Secondary (after C.1.5 lands): N.6 slice 2 with reduced scope. The baseline data
justifies dropping atlas adoption and persistent-mapped buffers from slice 2 entirely.
What remains is a ~1-day cleanup: retire orphan mesh.frag (verify zero callers post-N.5
amendment), collapse dead _handlesByOverridden / _handlesByPalette legacy caches once
their callers are confirmed gone, migrate particle.frag to bindless sampling after C.1.5
stabilizes the path. Slice 2 is a cleanup sprint, not a performance phase.
Tertiary option (if perf escalation becomes pressing): Tier 2 first. The scaling
curve (3.2 → 6.7 → 12.9 ms as N₁ grows 4 → 8 → 12) confirms the per-LB walk is the
bottleneck — exactly what Tier 2's persistent-group structure at
docs/plans/2026-05-10-perf-tiers-2-3-roadmap.md addresses.

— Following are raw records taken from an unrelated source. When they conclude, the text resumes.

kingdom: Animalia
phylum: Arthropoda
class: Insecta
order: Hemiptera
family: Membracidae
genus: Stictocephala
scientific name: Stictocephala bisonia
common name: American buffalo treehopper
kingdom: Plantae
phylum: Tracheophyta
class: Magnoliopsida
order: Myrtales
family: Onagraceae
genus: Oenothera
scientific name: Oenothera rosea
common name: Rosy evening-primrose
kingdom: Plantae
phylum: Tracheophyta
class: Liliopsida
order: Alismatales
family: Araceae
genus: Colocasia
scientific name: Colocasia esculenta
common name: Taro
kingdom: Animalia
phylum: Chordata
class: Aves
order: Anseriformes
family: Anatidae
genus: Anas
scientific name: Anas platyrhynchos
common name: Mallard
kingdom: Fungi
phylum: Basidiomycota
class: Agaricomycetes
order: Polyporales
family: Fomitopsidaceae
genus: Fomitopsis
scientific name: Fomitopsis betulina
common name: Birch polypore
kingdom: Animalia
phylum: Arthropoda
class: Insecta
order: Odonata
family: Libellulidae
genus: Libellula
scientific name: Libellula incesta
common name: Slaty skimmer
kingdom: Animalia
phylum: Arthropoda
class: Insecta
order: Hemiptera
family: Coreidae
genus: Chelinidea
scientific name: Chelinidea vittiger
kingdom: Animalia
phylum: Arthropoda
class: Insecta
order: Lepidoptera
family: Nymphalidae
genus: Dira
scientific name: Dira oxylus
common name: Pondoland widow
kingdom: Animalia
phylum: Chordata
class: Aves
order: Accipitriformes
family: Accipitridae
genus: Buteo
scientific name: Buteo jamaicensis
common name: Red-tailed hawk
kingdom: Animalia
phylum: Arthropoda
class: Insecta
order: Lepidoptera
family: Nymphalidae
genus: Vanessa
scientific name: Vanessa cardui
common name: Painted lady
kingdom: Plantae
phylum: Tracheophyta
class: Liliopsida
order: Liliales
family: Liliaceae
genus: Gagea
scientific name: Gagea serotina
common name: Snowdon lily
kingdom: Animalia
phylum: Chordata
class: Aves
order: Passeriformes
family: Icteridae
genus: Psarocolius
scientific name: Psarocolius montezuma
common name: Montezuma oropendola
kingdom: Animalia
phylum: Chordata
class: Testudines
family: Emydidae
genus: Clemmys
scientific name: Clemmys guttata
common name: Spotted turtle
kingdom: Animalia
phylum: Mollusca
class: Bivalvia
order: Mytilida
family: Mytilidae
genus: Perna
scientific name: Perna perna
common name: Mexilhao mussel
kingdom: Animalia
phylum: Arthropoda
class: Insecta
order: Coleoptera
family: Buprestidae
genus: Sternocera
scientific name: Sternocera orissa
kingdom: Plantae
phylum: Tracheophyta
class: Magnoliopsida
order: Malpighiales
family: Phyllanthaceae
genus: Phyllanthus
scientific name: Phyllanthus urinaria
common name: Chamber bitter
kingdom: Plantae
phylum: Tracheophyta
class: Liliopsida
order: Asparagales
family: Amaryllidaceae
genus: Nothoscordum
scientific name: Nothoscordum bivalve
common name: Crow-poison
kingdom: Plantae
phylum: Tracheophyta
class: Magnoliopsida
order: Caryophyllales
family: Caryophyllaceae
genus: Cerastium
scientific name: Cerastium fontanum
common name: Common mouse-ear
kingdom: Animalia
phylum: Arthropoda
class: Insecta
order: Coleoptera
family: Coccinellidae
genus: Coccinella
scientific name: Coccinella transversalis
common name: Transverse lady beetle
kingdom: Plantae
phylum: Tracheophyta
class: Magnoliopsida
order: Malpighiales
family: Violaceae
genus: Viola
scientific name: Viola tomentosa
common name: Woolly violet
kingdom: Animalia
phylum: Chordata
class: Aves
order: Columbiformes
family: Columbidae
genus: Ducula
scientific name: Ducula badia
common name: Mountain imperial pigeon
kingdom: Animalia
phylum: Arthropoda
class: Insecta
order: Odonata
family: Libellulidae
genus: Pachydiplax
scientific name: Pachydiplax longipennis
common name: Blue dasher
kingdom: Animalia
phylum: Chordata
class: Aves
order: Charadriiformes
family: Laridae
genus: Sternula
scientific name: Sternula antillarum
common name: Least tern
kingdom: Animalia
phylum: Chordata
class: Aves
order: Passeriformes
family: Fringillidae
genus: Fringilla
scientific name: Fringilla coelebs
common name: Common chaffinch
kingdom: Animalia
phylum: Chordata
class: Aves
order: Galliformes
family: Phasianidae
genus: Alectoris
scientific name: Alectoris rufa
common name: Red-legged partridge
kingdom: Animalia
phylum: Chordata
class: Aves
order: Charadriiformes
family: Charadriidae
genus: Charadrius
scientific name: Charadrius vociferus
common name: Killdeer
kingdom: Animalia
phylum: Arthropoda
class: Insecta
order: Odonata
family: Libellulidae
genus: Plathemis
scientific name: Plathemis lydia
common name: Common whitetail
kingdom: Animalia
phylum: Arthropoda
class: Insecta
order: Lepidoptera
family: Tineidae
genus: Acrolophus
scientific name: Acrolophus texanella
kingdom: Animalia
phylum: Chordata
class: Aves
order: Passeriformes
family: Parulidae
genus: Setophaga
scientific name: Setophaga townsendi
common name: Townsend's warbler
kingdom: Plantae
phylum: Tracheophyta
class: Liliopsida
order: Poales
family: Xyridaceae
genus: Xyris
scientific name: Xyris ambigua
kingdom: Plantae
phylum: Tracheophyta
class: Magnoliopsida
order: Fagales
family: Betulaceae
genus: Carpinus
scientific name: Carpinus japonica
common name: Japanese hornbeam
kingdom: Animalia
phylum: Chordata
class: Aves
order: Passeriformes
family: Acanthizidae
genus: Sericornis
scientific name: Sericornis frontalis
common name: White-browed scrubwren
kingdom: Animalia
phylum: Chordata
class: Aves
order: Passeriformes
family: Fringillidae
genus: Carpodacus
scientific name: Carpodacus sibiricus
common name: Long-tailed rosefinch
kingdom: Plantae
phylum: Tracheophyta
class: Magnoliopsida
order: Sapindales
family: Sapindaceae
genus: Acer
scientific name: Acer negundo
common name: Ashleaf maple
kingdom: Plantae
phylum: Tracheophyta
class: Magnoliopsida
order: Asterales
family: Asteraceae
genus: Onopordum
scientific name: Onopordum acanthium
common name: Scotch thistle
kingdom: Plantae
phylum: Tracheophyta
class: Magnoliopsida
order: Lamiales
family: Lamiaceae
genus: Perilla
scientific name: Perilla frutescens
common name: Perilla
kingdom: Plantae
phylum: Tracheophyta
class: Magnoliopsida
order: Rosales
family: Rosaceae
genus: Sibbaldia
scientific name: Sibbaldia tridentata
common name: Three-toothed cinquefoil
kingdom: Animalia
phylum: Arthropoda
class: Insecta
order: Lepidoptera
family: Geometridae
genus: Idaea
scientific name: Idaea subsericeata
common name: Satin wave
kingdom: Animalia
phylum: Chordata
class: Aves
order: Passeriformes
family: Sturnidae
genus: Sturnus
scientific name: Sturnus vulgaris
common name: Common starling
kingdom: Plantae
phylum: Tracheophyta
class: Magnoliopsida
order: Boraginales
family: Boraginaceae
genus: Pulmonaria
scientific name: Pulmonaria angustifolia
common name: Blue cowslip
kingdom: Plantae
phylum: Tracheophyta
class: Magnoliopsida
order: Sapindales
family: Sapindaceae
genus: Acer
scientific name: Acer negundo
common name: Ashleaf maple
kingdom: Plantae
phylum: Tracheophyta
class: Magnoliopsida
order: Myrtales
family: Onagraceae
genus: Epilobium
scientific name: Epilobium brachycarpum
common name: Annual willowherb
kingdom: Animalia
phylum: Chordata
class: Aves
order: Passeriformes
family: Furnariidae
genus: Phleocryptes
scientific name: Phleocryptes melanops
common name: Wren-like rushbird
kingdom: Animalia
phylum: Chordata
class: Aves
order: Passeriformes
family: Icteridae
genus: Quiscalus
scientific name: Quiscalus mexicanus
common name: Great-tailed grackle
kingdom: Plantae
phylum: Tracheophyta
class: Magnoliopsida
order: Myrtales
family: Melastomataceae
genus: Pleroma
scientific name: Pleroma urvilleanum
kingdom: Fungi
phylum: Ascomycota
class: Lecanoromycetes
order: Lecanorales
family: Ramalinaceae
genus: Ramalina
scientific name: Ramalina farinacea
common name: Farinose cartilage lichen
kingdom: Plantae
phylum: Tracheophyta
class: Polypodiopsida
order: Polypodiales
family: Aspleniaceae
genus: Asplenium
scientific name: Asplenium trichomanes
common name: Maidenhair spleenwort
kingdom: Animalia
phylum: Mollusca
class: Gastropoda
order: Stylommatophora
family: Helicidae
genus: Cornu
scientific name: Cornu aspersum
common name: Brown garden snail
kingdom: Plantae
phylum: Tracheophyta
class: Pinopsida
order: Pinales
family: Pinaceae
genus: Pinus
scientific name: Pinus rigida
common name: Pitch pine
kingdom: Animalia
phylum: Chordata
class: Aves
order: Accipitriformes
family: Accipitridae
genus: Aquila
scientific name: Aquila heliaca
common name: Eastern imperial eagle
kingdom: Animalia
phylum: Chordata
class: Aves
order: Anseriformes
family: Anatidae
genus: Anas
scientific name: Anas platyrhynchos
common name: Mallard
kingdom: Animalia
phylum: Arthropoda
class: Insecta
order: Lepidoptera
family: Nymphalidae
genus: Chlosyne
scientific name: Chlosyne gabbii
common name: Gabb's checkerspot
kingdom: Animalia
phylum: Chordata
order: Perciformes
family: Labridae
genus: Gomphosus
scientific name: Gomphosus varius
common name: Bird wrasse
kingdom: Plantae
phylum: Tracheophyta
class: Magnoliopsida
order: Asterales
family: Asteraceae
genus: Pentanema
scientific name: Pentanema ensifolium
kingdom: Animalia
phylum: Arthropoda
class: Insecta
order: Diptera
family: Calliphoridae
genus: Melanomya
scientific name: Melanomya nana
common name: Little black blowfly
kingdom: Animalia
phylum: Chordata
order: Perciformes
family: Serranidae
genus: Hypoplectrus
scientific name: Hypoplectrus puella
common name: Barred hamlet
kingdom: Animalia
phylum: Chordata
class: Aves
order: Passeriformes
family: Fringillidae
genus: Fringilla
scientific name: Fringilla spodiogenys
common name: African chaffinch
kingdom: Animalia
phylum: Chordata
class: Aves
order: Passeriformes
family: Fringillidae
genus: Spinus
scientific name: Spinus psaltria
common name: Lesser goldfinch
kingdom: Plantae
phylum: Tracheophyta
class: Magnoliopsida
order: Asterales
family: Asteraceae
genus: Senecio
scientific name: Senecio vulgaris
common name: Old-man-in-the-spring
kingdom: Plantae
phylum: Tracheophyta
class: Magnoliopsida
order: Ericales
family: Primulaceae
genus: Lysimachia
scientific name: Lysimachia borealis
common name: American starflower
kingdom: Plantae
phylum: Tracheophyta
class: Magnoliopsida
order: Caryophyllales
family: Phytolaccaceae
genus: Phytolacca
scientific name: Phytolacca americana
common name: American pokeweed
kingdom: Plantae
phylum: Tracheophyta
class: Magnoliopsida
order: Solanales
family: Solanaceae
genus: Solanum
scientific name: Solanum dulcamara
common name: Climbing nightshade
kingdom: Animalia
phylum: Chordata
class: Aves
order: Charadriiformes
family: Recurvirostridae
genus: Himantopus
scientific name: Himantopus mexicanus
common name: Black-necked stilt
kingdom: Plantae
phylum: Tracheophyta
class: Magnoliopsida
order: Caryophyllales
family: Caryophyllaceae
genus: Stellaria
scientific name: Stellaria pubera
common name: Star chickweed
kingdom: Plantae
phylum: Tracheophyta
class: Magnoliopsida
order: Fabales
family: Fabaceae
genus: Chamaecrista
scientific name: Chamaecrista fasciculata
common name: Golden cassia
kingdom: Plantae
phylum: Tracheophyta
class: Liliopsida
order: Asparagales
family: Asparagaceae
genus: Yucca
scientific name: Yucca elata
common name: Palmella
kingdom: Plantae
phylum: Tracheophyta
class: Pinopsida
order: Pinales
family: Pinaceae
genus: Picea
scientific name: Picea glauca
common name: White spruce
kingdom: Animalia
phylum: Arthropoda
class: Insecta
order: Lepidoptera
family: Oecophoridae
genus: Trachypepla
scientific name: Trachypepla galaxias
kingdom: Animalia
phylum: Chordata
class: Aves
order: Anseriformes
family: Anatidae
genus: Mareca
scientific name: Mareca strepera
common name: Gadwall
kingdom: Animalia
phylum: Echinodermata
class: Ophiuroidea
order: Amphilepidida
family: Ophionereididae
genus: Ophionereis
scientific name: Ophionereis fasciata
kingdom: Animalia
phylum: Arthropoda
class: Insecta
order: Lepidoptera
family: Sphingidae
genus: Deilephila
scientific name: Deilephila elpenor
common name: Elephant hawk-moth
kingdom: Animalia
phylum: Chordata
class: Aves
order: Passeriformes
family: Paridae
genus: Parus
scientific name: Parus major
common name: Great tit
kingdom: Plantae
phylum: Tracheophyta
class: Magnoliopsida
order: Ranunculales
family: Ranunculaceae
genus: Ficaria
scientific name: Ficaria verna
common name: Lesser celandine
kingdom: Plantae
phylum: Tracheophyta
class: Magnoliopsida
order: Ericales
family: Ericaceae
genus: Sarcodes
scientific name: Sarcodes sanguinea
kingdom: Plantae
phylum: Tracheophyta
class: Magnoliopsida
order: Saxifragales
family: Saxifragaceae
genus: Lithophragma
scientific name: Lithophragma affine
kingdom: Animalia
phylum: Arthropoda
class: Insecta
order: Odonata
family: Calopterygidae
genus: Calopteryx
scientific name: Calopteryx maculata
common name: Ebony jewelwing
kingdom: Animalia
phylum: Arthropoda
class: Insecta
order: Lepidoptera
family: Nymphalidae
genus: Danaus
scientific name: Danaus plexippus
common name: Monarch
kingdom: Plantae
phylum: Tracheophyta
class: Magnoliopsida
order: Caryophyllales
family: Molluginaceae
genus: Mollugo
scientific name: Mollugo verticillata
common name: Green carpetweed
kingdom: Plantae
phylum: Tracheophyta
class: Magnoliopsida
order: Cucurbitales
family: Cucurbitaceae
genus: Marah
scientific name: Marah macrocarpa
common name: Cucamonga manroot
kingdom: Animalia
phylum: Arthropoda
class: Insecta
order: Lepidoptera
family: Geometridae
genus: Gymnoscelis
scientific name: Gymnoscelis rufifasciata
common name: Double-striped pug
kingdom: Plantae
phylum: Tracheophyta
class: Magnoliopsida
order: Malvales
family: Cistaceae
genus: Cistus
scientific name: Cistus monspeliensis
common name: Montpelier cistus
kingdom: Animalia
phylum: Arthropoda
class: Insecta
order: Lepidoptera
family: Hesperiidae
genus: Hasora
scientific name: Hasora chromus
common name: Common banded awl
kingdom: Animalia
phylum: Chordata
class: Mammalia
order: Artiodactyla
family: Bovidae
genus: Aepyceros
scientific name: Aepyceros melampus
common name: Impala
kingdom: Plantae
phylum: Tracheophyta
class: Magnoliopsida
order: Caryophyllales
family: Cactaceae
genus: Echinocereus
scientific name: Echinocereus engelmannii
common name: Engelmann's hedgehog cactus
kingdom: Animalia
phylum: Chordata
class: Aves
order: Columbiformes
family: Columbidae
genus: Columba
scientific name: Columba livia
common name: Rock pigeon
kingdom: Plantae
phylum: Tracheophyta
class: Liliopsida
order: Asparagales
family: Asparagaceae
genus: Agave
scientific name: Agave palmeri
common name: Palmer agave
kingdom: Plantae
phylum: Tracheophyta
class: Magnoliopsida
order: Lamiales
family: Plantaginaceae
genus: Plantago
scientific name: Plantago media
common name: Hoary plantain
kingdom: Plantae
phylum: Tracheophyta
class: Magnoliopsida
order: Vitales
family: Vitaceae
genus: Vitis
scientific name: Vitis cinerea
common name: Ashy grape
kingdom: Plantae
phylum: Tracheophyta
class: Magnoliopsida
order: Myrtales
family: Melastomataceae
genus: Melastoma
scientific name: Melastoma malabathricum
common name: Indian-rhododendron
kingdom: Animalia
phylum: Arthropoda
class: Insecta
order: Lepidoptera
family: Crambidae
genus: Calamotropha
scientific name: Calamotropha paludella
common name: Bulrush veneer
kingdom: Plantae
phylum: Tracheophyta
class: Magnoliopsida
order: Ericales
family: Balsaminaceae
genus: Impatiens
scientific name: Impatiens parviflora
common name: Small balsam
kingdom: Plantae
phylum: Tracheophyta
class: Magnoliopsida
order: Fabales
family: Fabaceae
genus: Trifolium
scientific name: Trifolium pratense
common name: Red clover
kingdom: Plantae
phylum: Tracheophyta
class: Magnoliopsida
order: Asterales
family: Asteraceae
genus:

Not urgent at the current
default N₁=4; worth revisiting if a future quality preset wants N₁=8 as default or if the
200–400 FPS range at N₁=4 shrinks after more content is streamed.
Decision rule for revisiting: if future measurement at the default preset shows cpu_us median > 5,000 µs or gpu_us p95 > 8,000 µs, re-open the escalation question. Otherwise, hold the C.1.5 → reduced-slice-2 sequence.
§5. Reproducing the measurements
Raw [WB-DIAG] output from each run was inspected live during measurement and the
median of the last three steady-state lines from each scenario was transcribed into §2.
The raw launch logs were not preserved — the captured medians in §2 are the canonical
record. To reproduce on the same hardware:
$env:ACDREAM_DAT_DIR = "$env:USERPROFILE\Documents\Asheron's Call"
$env:ACDREAM_LIVE = "1"
$env:ACDREAM_TEST_HOST = "127.0.0.1"
$env:ACDREAM_TEST_PORT = "9000"
$env:ACDREAM_TEST_USER = "testaccount"
$env:ACDREAM_TEST_PASS = "testpassword"
$env:ACDREAM_WB_DIAG = "1"
$env:ACDREAM_STREAM_RADIUS = "4" # or 8, 12
dotnet run --project src\AcDream.App\AcDream.App.csproj --no-build -c Debug 2>&1 | Tee-Object -FilePath "baseline.log"
Stand still for ~30 s at the target radius (60 s at radius 12 to let streaming settle),
or walk N→E→S→W across one landblock. Then Select-String -Path baseline.log -Pattern "\[WB-DIAG\]" | Select-Object -Last 3 captures the steady-state numbers.
For the surface histogram, also set $env:ACDREAM_DUMP_SURFACES = "1", stay in-world
~30 s after streaming has loaded ≥100 textures (the cache-size gate), then read
$env:LOCALAPPDATA\acdream\n6-surfaces.txt.